The city of Farmington, N.M., has agreed to turn over control of the San Juan generating station to Enchant Energy, a move needed to keep the 847-megawatt power plant operating past 2022.
The agreement allows Enchant Energy to continue exploring the possibility of retrofitting the coal-fired plant with carbon capture and sequestration equipment.
The San Juan plant, which is located in New Mexico, has five owners: Public Service Co. of New Mexico, Tucson Electric Power, Los Alamos County, N.M, Utah Associated Municipal Power Systems and Farmington Electric Utility System. The owners, except for FEUS, intend to exit the project in mid-2022, which could lead to its retirement.
FEUS, however, has the right to acquire the ownership shares of the other entities for free. Farmington has been searching for a company that could continue operating the plant.
Under an agreement approved Aug. 15 by the Farmington city council, FEUS will transfer the other owners’ shares to Enchant Energy.

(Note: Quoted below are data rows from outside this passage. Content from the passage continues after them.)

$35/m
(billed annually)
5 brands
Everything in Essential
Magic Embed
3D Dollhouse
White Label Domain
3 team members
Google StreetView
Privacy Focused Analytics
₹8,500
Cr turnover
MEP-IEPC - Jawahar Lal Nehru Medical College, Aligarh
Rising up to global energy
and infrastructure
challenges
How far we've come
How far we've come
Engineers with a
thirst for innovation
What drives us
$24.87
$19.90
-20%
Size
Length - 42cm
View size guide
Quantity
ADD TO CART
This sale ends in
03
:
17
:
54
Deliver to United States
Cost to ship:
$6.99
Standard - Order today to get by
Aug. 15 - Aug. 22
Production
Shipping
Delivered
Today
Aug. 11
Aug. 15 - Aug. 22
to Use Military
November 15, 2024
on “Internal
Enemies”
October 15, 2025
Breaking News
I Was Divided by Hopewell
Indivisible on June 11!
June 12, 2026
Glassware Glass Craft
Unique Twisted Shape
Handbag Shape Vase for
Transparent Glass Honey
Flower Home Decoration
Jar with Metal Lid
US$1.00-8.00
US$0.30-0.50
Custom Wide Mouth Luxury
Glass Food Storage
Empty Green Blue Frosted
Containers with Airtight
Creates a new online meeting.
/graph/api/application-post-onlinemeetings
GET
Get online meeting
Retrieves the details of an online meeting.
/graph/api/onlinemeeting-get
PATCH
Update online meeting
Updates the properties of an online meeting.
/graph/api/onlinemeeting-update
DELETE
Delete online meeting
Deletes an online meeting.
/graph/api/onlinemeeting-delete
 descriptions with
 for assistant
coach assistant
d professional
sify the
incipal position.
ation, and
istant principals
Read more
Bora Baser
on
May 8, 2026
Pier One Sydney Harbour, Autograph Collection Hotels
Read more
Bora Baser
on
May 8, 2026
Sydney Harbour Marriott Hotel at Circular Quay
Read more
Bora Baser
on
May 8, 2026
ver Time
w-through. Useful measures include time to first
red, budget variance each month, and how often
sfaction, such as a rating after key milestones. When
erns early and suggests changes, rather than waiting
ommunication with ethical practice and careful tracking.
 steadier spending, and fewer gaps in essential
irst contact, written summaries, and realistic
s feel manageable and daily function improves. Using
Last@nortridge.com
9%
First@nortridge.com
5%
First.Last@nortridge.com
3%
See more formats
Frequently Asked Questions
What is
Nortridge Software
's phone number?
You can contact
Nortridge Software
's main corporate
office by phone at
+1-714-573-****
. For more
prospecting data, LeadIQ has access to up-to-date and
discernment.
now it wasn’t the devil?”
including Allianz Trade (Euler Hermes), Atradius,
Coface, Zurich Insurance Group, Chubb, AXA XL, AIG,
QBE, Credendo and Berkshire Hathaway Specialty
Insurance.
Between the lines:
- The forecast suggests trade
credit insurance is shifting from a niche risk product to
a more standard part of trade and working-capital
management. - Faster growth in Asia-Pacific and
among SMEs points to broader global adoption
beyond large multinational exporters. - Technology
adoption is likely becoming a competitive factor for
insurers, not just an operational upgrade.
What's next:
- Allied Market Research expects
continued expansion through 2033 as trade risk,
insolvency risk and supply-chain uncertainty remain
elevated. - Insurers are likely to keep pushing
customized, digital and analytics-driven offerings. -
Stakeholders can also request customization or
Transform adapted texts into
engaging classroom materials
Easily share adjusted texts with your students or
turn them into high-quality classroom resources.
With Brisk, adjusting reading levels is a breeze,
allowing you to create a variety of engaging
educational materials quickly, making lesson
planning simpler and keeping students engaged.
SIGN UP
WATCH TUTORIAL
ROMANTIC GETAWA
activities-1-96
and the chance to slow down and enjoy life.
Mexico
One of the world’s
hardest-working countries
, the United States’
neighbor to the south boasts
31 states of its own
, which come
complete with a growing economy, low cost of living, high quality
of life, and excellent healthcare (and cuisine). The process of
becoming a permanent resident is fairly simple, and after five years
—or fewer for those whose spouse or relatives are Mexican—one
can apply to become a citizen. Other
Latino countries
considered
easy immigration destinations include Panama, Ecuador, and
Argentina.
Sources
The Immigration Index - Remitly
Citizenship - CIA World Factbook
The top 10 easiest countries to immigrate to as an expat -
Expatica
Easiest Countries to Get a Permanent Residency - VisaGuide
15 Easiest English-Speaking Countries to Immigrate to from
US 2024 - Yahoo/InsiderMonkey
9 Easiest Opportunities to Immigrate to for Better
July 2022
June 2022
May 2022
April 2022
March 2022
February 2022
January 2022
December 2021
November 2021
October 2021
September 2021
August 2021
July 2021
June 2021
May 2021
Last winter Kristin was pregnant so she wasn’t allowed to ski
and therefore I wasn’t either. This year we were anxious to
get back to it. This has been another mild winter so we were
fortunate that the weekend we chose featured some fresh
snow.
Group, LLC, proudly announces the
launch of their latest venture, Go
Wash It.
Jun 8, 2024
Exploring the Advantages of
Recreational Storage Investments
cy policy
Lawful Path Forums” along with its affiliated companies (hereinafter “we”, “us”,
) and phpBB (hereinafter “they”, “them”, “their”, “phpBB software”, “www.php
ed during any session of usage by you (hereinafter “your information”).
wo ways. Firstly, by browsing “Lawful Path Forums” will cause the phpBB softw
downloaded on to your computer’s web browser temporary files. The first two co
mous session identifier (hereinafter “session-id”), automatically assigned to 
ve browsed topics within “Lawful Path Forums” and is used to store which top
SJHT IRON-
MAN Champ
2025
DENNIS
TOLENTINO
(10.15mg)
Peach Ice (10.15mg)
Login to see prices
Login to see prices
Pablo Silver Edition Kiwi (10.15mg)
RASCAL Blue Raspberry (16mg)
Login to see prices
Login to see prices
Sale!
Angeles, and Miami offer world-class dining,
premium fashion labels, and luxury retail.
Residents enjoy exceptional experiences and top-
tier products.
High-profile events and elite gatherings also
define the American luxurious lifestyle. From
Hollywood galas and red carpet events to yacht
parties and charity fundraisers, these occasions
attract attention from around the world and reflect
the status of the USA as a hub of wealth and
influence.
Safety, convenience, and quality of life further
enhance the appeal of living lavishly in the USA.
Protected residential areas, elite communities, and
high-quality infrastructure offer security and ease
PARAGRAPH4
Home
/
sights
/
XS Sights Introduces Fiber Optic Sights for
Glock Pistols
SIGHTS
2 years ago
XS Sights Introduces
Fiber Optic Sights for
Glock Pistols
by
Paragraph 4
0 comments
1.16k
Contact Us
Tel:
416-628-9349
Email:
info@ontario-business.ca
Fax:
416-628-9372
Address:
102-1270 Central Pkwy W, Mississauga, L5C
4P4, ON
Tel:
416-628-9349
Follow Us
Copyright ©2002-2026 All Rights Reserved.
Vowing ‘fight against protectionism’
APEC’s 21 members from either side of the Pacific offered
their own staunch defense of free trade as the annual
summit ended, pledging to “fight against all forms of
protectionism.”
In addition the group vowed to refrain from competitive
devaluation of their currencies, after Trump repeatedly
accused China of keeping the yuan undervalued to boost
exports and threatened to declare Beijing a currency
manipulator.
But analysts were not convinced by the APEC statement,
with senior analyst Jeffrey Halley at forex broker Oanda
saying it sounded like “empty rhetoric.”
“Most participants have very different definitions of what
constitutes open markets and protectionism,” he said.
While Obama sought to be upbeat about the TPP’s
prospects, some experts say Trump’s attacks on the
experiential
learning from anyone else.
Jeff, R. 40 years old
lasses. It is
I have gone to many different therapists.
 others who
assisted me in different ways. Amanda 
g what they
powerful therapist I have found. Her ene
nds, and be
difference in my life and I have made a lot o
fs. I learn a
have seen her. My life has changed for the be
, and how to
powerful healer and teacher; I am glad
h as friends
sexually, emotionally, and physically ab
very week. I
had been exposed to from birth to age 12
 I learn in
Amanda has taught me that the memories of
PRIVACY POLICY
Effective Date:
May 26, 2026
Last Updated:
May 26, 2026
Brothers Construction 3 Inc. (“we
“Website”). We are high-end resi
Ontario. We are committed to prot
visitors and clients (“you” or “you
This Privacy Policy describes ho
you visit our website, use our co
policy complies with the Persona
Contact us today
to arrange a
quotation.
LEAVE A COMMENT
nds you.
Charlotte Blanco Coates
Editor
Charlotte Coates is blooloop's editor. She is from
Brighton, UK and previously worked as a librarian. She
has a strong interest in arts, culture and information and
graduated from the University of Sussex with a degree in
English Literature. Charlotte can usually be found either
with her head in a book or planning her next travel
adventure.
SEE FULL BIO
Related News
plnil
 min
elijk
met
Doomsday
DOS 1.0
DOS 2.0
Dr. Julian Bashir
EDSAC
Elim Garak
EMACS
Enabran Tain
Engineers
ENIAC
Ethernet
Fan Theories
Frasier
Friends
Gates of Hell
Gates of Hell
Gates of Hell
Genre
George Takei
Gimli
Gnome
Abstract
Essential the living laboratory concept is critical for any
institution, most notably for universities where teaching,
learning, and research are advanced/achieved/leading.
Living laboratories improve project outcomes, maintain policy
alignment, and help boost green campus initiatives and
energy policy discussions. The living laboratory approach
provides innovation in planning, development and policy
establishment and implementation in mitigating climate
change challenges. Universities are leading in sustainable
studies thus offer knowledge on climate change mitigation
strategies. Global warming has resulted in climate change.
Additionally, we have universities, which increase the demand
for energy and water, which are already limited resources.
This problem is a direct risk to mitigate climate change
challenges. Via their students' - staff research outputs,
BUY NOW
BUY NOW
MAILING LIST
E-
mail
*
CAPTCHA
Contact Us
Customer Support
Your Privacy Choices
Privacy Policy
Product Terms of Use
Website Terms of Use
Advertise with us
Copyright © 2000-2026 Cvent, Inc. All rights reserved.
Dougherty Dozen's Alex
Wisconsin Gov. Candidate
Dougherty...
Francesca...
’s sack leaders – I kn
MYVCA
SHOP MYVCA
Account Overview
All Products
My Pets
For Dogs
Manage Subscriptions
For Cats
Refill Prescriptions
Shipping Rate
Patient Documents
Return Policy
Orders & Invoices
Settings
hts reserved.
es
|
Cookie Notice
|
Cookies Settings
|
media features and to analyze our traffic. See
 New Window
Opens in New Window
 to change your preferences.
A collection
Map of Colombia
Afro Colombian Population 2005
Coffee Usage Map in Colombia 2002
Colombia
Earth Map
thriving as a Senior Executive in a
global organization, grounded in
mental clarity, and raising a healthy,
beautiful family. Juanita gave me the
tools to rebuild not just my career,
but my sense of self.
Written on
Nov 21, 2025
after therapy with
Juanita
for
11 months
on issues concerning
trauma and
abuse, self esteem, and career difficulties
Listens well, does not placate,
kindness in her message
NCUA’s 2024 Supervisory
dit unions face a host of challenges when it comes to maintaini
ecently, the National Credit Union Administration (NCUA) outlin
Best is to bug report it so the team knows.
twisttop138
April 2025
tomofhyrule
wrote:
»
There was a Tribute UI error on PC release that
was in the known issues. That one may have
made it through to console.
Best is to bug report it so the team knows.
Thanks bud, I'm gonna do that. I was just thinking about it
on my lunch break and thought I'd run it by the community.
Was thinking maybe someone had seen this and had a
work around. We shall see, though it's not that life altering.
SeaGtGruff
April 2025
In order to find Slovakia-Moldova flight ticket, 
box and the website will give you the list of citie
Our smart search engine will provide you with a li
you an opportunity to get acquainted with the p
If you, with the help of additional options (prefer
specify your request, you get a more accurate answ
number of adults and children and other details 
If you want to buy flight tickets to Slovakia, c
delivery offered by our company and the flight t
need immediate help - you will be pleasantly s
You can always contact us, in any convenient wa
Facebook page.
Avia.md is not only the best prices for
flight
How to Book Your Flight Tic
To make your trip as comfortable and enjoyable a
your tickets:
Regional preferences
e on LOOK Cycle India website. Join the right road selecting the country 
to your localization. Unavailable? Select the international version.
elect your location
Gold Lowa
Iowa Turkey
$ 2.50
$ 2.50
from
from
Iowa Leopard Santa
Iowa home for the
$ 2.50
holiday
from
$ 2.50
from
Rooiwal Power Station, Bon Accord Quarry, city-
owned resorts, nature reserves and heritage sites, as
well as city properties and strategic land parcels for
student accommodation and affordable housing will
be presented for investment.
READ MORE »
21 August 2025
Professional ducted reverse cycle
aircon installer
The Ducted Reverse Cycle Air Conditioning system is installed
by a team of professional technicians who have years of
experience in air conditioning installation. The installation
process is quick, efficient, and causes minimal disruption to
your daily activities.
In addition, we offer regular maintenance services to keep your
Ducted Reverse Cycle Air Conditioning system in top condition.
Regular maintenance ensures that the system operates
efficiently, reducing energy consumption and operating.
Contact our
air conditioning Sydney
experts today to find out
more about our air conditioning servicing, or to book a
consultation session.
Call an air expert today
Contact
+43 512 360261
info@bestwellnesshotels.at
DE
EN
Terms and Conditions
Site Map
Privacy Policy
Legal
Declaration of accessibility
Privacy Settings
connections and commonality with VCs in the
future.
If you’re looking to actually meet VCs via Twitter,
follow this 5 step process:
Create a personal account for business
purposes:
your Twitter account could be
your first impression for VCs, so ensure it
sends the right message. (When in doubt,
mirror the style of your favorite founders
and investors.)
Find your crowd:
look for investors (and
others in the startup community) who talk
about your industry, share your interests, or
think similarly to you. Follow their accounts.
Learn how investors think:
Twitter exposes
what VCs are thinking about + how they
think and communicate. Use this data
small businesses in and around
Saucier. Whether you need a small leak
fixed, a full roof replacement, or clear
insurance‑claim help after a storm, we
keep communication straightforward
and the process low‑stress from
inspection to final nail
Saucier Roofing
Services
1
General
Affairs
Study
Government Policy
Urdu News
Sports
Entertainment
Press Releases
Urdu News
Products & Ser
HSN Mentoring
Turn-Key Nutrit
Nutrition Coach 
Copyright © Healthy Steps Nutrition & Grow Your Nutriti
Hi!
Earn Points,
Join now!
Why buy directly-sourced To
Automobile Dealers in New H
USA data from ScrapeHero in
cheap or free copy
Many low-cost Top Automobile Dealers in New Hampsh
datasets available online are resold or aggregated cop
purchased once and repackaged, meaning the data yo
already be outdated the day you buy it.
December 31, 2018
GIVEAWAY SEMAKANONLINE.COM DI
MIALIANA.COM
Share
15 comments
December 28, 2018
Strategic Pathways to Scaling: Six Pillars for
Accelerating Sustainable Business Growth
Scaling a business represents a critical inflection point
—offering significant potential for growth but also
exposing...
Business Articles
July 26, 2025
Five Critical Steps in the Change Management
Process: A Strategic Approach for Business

The Farmington public power utility will keep its 5 percent stake in the power plant.
“This is a very significant event for the City of Farmington, customers of Farmington Electric Utility System and San Juan County,” said Farmington Mayor Nate Duckett. “Successfully completing carbon capture retrofitting at SJGS [San Juan generating station] will keep the plant operating, retain hundreds of power plant and mine workers’ jobs, maintain the tax base and revenues for local schools and ensure that electric rates remain among the lowest in New Mexico for FEUS customers.”
The agreement paves the way for Enchant Energy to negotiate with the exiting owners and with Westmoreland Coal, which owns a nearby mine that supplies fuel for the power plant, according to Larry Selch, Enchant Energy chairman of the board.
Other immediate tasks include talking with PNM about land, water and transmission rights and getting a right-of-way from the plant to a nearby carbon dioxide pipeline, Selch told the city council.
Enchant Energy says the San Juan power plant can become a low-cost source of electricity in the Southwest once there is a new coal contract for the facility.
Enchant Energy expects to be able to capture 6 million tons a year of carbon dioxide, compress it and transfer it on a planned 20-mile pipeline to the existing Kinder Morgan Cortez carbon dioxide pipeline. The carbon dioxide would be sent to the Permian Basin where it would be injected underground to boost natural gas production.
The facility would use 210 MW to compress and transport the carbon dioxide, with the rest of the plant available to supply customers under power purchase agreements and for sale at the Palo Verde trading hub in Arizona, according to Enchant Energy.
While the plan has advantages, such as the nearby Kinder Morgan pipeline, there are also challenges, according to Enchant Energy.
Tax equity financing at more than $1 billion has never been done before, Enchant Energy said in a public presentation in July.
Also, the economics of the project is affected by “45Q” tax credits for storing carbon dioxide underground, according to the company. The type of credit is new and the Treasury Department is still writing regulations for the credits.
Also, while Enchant Energy expects to line up long-term contracts with oil and natural gas companies for the plant’s carbon dioxide, Western utilities haven’t typically entered into power purchase agreements for non-renewable power, according to the company.
FEUS would continue to receive electricity from the plant if it continues operating. The public power utility will not be involved financially in the carbon capture project.
Enchant Energy contends the large-scale project may spur the use of carbon capture technology at other U.S. sites and the export of the technology to markets where coal-fired generation is still growing.
In March, New Mexico Gov. Michelle Lujan Grisham signed into law a bill that sets a statewide renewable energy standard of 50 percent by 2030 for New Mexico investor-owned utilities and rural electric cooperatives and a goal of 80 percent by 2040, in addition to setting zero-carbon resources standards for investor-owned utilities by 2045 and rural electric cooperatives by 2050.